Exercise objective: For the forum thread below on emersed growth and heat, state whether each of these statements agrees with the text, answering yes or no and quoting the deciding words exactly: (a) the propagator holds 5 cm of water to keep humidity very high; (b) the propagator is kept indoors; (c) the propagator is sprayed three times a day.

Given text:
# Emersed growth and heat



## Jaap (5 Jul 2014)

Hello everyone,

I live in Cyprus and now the weather during the summers is around 37 degrees Celsius in the shade and alot of sun. I would like to try my luck with emersed growth and I have a few questions:

1. Will the plants survive this heat outside and of course out of direct sunlight?
2. Do I need to cover my containers so the humidity stays high?
3. If I cover the containers then wouldn't the temperature rise inside the containers?
4. Is it better to keep the containers inside near a window which is a bit cooler rather than outside?

Any advice is much appreciated.

Thanks


----------



## parotet (5 Jul 2014)

Jaap said:


> Hello everyone,
> 
> I live in Cyprus and now the weather during the summers is around 37 degrees Celsius in the shade and alot of sun. I would like to try my luck with emersed growth and I have a few questions:
> 
> ...



Hi Jaap

I also love in he Mediterranean coast, if you look out of the window you will see me just some thousand kilometers west (in Valencia, Spain)  My experiences regarding emersed growing in our warm climate.

My emersed setups (both 'wabi kusa' type -see here  http://www.ukaps.org/forum/threads/emersed-on-a-window-sill.33115/  and propagator type) receive during some months 2 hours of direct sun, but early in the morning. Honestly that is all I would let them under the direct sun. Otherwise you would definitely boil the plants in the container. In the case of 'wabi kusa' type setups, plants get easily dehydrated, although there are some species which are a bit more tolerant.

My propagator is a big clear plastic container on the shade with 5 cm of water to keep humidity very high and little containers floating all over. They are filled with different substrates that are also kept saturated with water (from recycled enriched aquarium substrate to plain porting substrate... All of them work ok). I just plant the stems trimmed from the tanks, as you would do it in your tank. I have opened some small holes to ensure passive ventilation but in any case the lid doesn't close very well. IMO you need some kind of air refreshment, both to reduce temperature inside the container and to refresh it. I spray it twice a day, but once a day or even leaving some days without spraying would be ok.

This propagator is in the terrace. It is large and ugly, so no way to have it inside (wife says...) but honestly it does well there and I do not pay much attention to it. The 'wabi kusa' type is different. It is nice, everyone in the family is interested on its evolution, thus receives some attention (spraying daily) and has the privilege of having a good position in a windowsill with an orchid, Begonia and Tillandsia... I won't keep this one in the terrace, to much water evaporation and would probably need spraying 5-6 times a day as it is uncovered. As you may imagine, the best moment for this kind of setups are our 'two Mediterranean springs' (spring and autumn) with more moderate temperatures and higher humidity.

Jordi


----------

Data supplied:
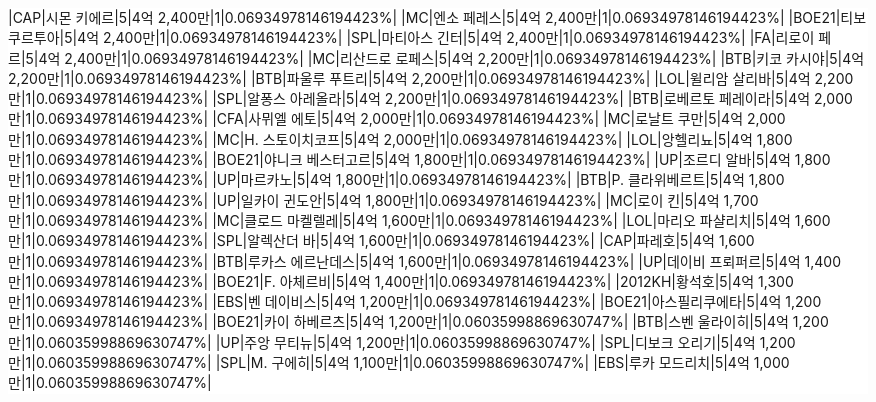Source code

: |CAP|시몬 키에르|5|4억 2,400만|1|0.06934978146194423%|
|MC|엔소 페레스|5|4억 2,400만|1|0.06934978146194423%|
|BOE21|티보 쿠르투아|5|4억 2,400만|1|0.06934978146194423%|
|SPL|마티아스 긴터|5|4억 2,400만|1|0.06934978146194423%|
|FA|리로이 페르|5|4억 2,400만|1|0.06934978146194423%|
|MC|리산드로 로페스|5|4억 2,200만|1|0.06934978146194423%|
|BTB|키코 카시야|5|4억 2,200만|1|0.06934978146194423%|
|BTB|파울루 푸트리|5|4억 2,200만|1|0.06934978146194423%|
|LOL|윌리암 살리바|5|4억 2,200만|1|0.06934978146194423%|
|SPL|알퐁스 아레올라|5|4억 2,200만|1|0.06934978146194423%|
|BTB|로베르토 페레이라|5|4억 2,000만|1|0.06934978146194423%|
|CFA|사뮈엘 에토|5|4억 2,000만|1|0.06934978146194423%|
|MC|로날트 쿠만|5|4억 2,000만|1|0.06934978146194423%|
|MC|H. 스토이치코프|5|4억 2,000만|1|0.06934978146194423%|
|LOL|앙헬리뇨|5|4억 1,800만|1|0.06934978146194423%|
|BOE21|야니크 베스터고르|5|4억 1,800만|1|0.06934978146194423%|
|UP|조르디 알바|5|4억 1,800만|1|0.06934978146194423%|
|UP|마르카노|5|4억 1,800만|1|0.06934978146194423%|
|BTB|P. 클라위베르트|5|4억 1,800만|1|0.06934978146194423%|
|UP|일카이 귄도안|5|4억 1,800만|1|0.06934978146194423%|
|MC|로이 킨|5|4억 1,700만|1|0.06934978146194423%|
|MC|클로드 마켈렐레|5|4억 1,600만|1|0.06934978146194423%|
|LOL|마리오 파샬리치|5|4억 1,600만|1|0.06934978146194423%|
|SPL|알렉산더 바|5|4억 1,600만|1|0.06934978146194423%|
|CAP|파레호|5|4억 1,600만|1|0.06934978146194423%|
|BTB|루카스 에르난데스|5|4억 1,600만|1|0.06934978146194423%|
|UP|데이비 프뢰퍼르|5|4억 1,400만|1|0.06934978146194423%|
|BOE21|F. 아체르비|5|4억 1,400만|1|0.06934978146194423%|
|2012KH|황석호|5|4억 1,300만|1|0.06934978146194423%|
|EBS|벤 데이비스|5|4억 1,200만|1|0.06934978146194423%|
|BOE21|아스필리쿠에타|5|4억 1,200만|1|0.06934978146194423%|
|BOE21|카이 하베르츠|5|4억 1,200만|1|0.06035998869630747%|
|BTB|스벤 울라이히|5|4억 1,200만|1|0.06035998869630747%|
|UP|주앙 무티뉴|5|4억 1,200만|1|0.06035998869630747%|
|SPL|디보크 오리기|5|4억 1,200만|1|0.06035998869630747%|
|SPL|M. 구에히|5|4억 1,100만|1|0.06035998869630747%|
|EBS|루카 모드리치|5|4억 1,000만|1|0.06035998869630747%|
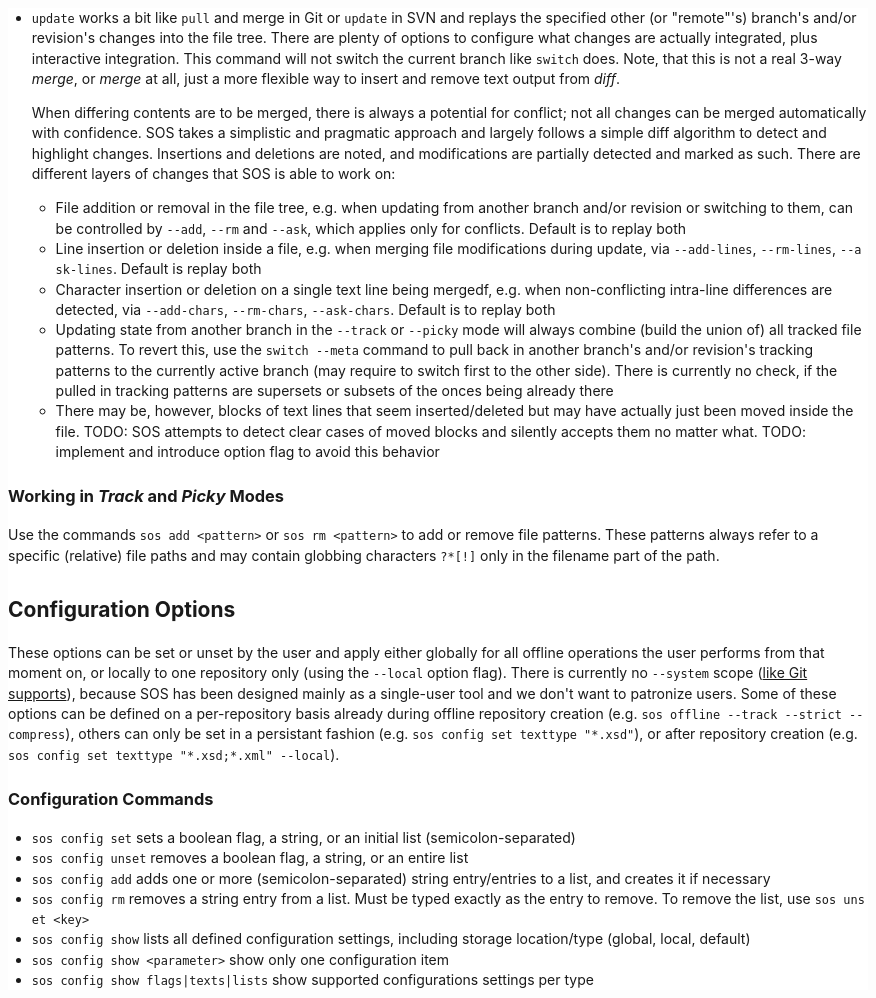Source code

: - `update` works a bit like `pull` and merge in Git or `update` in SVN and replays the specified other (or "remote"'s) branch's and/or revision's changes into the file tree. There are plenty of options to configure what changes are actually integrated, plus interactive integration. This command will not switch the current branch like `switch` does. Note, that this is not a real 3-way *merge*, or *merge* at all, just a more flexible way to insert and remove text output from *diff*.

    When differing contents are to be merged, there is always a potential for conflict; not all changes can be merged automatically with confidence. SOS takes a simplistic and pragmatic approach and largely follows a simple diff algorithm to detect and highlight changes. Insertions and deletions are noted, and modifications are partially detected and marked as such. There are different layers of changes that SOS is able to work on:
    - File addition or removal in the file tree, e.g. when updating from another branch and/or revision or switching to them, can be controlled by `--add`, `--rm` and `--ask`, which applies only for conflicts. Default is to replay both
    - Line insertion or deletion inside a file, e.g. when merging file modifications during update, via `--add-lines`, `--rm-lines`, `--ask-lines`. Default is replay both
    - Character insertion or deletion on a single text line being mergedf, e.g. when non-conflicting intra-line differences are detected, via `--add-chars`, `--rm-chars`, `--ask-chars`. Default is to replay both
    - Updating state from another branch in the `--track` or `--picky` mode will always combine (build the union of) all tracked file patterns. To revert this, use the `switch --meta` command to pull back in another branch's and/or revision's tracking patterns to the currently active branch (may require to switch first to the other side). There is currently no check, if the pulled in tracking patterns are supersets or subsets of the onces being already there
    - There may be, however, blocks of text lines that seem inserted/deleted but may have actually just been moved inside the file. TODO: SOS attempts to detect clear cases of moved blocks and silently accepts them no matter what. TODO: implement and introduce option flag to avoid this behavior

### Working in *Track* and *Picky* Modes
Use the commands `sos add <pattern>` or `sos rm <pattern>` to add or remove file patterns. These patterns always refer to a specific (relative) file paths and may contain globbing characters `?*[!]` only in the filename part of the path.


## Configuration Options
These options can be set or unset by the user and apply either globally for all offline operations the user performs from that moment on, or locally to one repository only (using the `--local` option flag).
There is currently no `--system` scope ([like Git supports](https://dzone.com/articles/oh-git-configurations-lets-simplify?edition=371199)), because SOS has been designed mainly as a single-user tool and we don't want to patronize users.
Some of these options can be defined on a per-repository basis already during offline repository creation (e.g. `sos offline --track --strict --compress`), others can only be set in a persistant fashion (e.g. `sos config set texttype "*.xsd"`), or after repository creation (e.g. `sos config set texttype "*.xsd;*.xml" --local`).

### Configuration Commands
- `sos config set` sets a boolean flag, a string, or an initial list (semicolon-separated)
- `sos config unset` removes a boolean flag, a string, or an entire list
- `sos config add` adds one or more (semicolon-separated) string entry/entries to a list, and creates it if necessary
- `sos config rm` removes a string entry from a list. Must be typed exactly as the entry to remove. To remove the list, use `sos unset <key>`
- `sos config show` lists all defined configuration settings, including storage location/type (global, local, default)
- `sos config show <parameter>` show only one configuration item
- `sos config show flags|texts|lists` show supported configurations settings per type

---

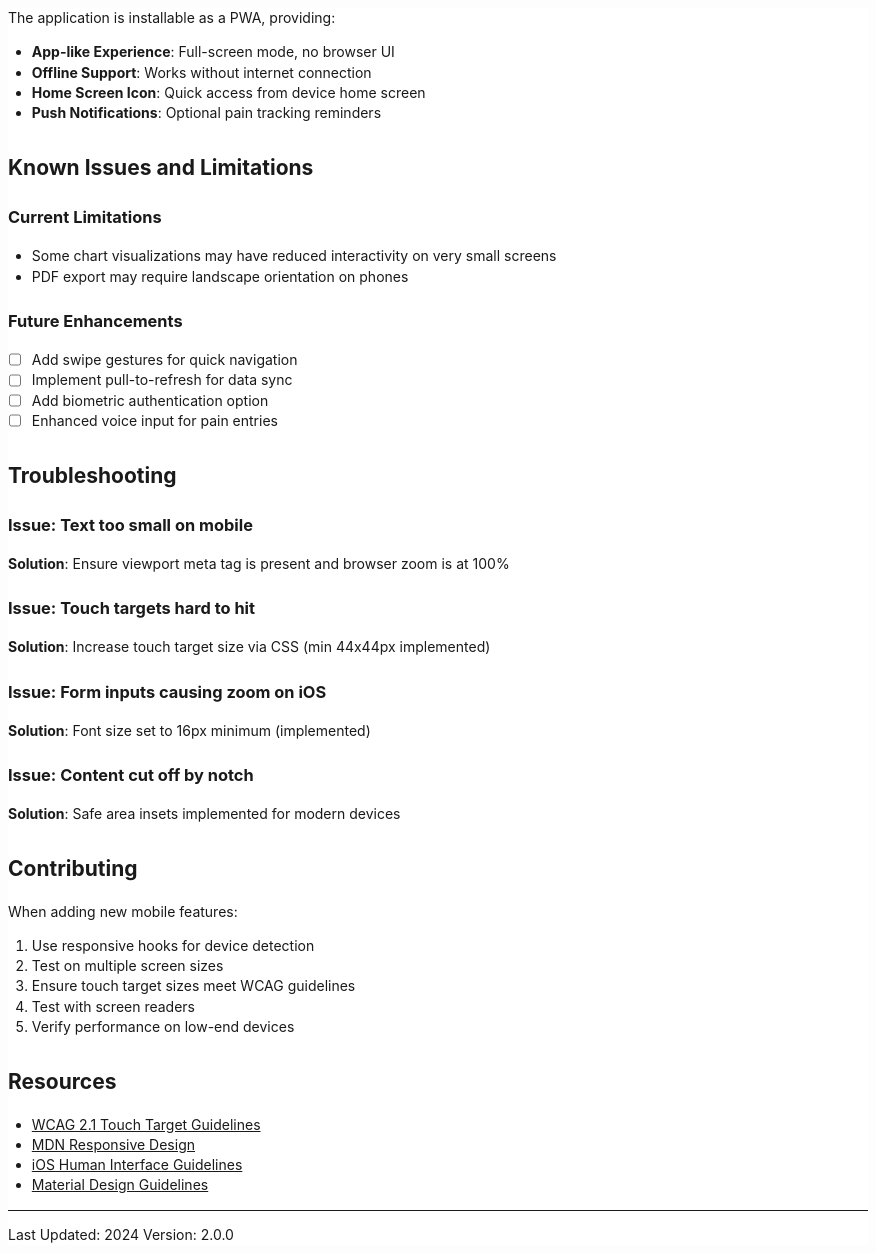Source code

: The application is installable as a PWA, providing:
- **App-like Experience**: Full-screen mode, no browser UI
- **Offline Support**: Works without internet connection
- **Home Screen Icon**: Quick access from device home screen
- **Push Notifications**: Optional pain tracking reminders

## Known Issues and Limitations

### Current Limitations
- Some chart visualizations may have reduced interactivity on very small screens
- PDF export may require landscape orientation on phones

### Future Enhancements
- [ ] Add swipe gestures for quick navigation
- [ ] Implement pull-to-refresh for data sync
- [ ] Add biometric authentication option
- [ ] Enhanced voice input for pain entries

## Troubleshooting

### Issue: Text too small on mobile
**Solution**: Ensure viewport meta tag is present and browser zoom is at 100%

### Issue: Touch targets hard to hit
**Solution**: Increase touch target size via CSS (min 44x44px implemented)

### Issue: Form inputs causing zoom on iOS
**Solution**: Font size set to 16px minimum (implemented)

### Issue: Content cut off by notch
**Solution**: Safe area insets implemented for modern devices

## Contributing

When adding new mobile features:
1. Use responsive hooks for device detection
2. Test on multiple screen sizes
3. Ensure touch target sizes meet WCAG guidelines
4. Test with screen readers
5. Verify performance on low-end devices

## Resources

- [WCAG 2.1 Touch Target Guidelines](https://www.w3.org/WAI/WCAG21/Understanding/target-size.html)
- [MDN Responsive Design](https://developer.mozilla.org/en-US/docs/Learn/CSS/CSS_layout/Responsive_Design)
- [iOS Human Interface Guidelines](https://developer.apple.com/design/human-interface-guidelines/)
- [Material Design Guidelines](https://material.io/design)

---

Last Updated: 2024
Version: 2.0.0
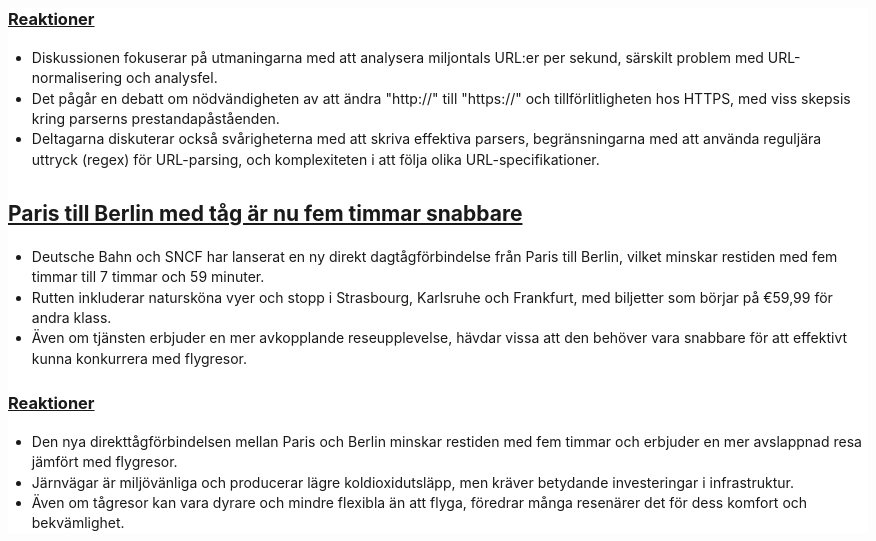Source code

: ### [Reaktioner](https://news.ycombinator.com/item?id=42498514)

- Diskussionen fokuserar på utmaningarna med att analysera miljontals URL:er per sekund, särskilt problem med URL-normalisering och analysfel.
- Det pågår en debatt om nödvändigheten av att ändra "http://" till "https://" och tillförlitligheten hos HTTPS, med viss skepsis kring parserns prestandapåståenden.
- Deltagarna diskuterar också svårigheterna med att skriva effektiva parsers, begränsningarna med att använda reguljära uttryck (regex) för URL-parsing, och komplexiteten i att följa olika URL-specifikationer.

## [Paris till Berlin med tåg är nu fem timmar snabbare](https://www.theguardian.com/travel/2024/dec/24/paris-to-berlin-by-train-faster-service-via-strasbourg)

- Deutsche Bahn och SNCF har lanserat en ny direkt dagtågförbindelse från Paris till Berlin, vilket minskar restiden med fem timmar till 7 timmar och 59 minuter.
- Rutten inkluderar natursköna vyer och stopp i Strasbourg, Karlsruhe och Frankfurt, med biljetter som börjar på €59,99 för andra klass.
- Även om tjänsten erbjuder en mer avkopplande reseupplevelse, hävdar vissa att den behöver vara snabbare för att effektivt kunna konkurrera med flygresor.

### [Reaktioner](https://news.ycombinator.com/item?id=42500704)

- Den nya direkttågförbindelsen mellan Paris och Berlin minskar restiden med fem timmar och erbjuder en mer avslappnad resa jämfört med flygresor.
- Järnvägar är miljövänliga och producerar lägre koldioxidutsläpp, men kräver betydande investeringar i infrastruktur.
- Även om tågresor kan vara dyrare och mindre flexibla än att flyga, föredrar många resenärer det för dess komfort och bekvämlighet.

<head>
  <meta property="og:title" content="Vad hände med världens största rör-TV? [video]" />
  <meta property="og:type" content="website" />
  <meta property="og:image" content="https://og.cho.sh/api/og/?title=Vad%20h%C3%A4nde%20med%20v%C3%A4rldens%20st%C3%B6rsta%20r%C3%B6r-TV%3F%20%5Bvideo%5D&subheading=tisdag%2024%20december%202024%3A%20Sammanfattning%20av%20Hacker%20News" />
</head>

Result:
(a) Yes: "a big clear plastic container on the shade with 5 cm of water to keep humidity very high"
(b) No: "This propagator is in the terrace. It is large and ugly, so no way to have it inside"
(c) No: "I spray it twice a day"